WITH RECURSIVE grps AS
(
SELECT 1 AS Horizon, (date '2015-08-15') + interval '1' day AS FromDate, (date '2015-08-15') + interval '1' year AS ToDate
UNION ALL
SELECT Horizon + 1, ToDate + interval '1' day AS FromDate, ToDate + interval '1' year
FROM grps WHERE Horizon < 5
)
SELECT
Horizon,
(SELECT SUM(amount) FROM dataset WHERE date BETWEEN g.FromDate AND g.ToDate) AS SumOfAmount
FROM
grps g
SQL fiddle
Rather simply:
SELECT horizon, sum(amount) AS amount
FROM generate_series(1, 5) AS s(horizon)
JOIN dataset ON "date" >= current_date + (horizon - 1) * interval '1 year'
AND "date" < current_date + horizon * interval '1 year'
GROUP BY horizon
ORDER BY horizon;
You need a union and an aggregate function:
select 1 as horizon,
sum(amount) amount
from the_table
where date >= current_date
and date < current_date + interval '12' month
union all
select 2 as horizon,
sum(amount) amount
where date >= current_date + interval '12' month
and date < current_date + interval '24' month
union all
select 3 as horizon,
sum(amount) amount
where date >= current_date + interval '24' month
and date < current_date + interval '36' month
... and so on ...
But I don't know, how to do that with an obfuscation layer (aka ORM) but I'm sure it supports (or it should) aggregation and unions.
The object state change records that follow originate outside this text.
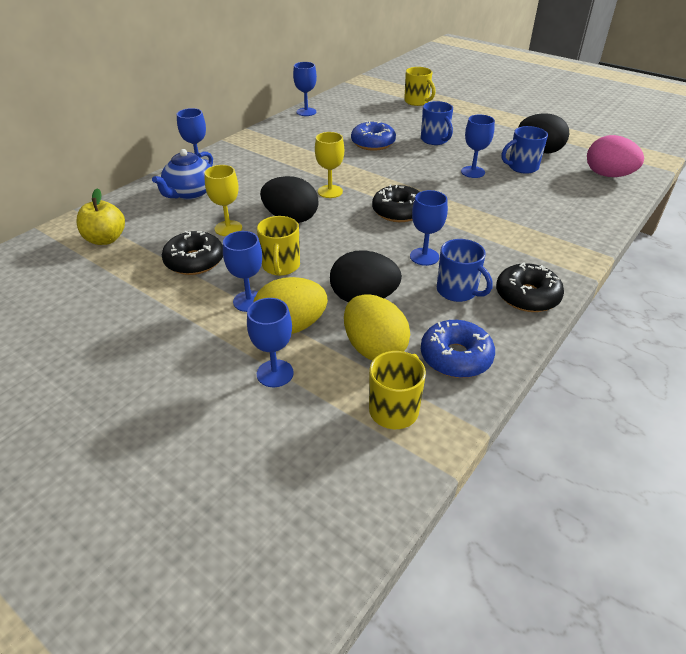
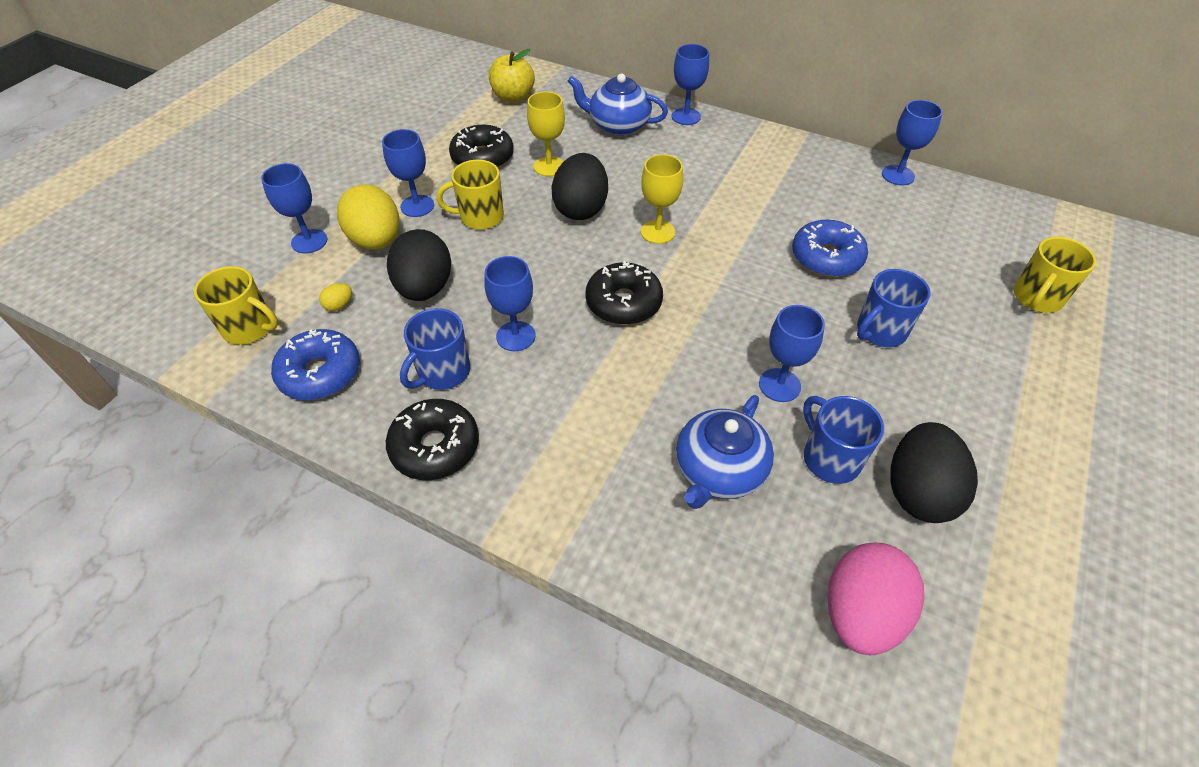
camera: 80 degrees right, 10 degrees up
(374, 348) = (339, 305): yellow egg -> yellow egg, size x0.40
(533, 197) = (718, 470): none -> blue teapot

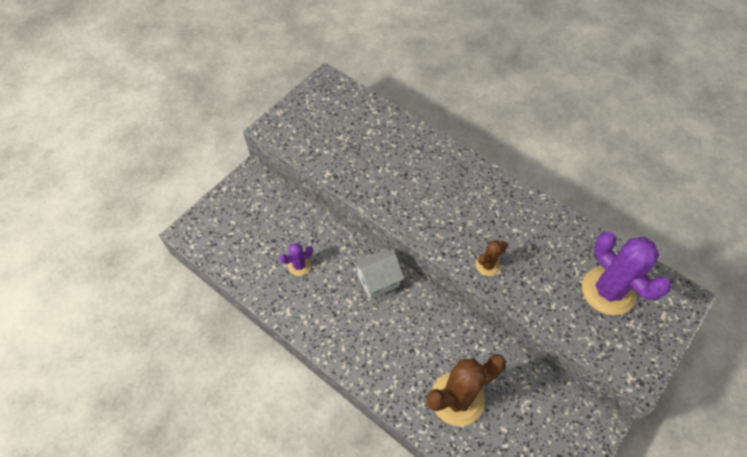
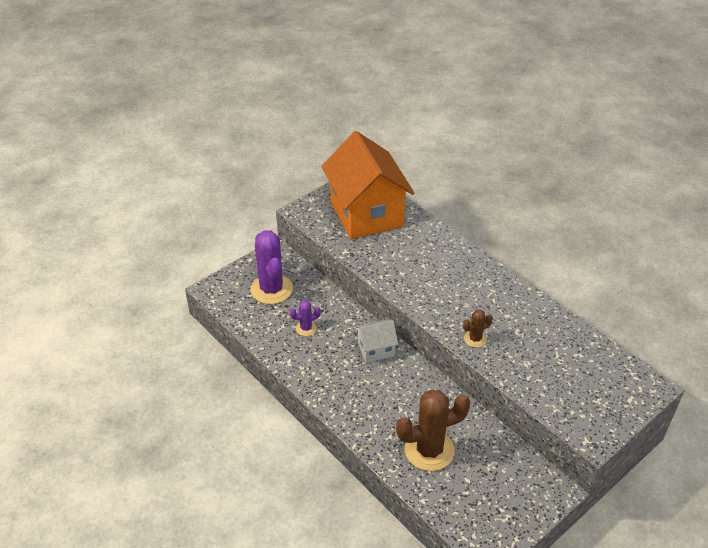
camera: 10 degrees right, 15 degrees down
(342, 123) = (366, 214): none -> orange house
(607, 291) = (582, 373): purple cactus -> purple cactus (271, 289)

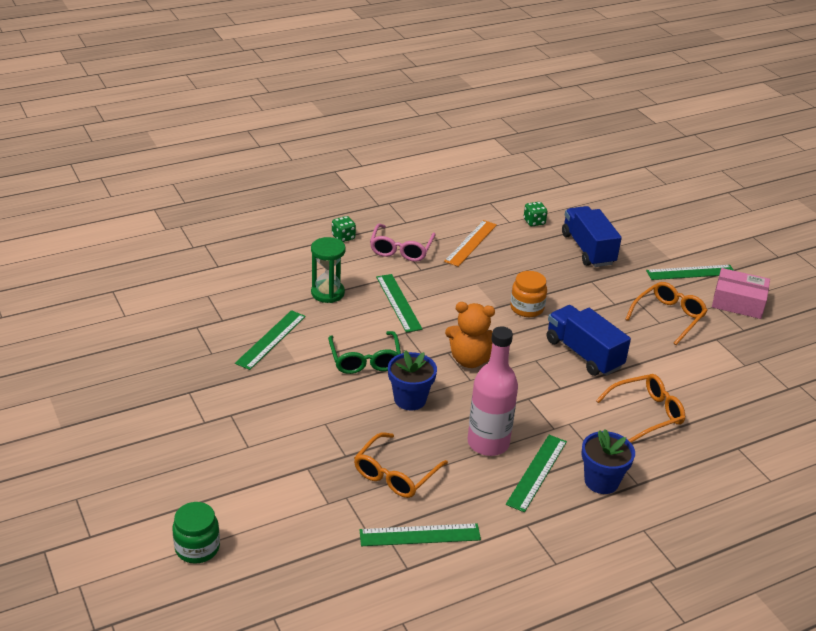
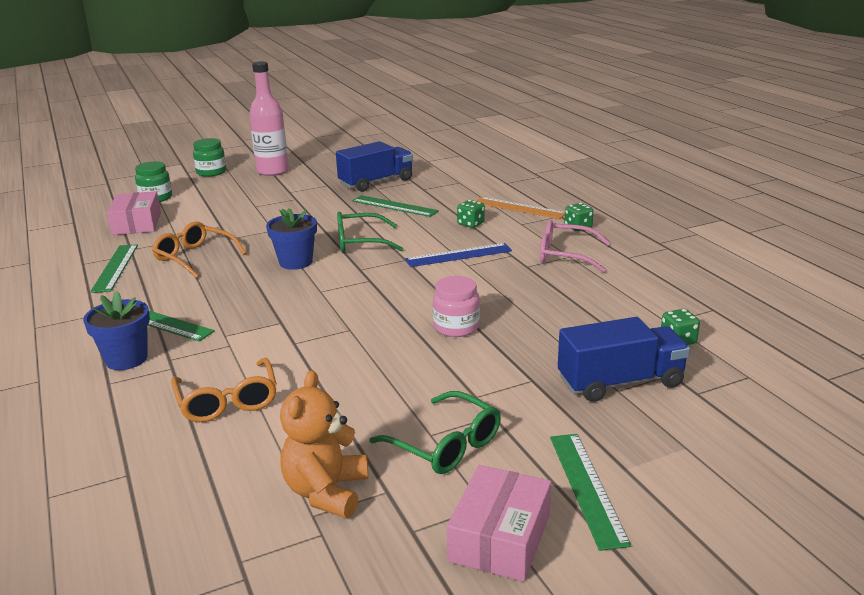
camera: 95 degrees right, 10 degrees down
(102, 508) = (211, 172): none -> green jar
(290, 547) = (137, 223): none -> pink box
(327, 293) = (471, 224): green hourglass -> green dice
(398, 302) = (458, 255): green ruler -> blue ruler
(470, 360) = (354, 291): orange teddy bear -> orange teddy bear (326, 492)
(471, 243) = (598, 294): orange ruler -> orange ruler (519, 208)
(488, 443) = (216, 298): pink bottle -> pink bottle (273, 171)
(527, 308) = (456, 327): orange jar -> pink jar
(583, 354) = (358, 362): blue truck -> blue truck (376, 182)
(668, 317) = (445, 445): orange glasses -> green glasses

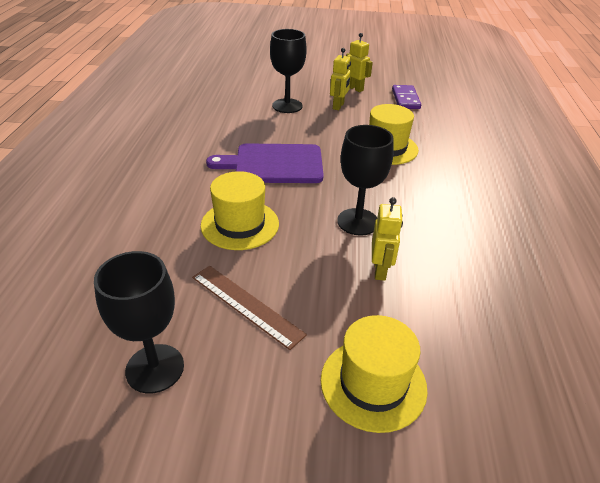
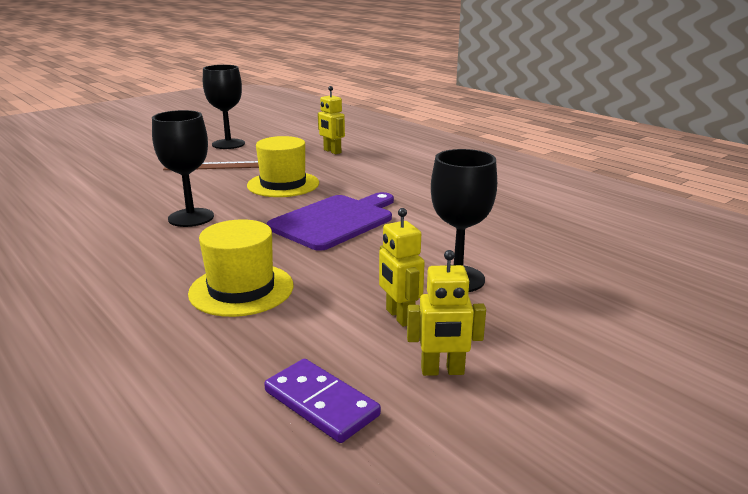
camera: 135 degrees right, 15 degrees down
(373, 383) = (105, 171): yellow hat -> none
(380, 270) = (140, 203): yellow robot -> yellow robot (332, 151)

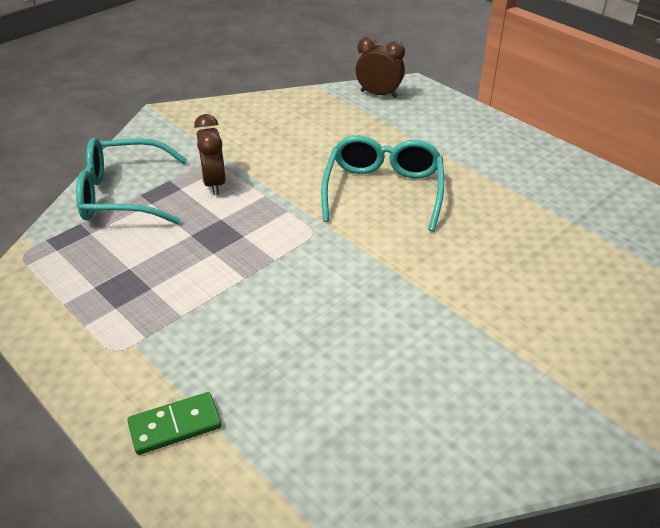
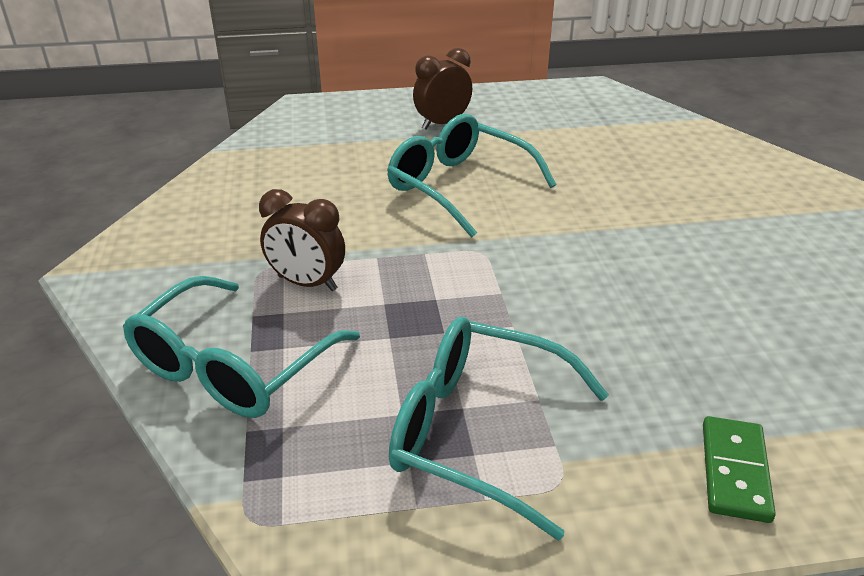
camera: 55 degrees left, 5 degrees down
(134, 303) = (479, 432): none -> turquoise glasses
(378, 94) = (291, 125): brown clock -> brown clock (442, 124)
This could easily be wrapped up into a PL/PgSQL function where you pass the "horizon" and the SQL is built dynamically so that all you need to call is something like: select * from sum_horizon(5) where 5 indicates the number of years.
Btw: date is a horrible name for a column. For one because it's a reserved word, but more importantly because it doesn't document the meaning of the column. Is it a "release date"? A "due date"? An "order date"?
Try this
select
id,
sum(case when date>=current_date and date<current_date+interval 1 year then amount else 0 end) as year1,
sum(case when date>=current_date+interval 1 year and date<current_date+interval 2 year then amount else 0 end) as year2,
sum(case when date>=current_date+interval 2 year and date<current_date+interval 3 year then amount else 0 end) as year3,
sum(case when date>=current_date+interval 3 year and date<current_date+interval 4 year then amount else 0 end) as year4,
sum(case when date>=current_date+interval 4 year and date<current_date+interval 5 year then amount else 0 end) as year5
from table
group by id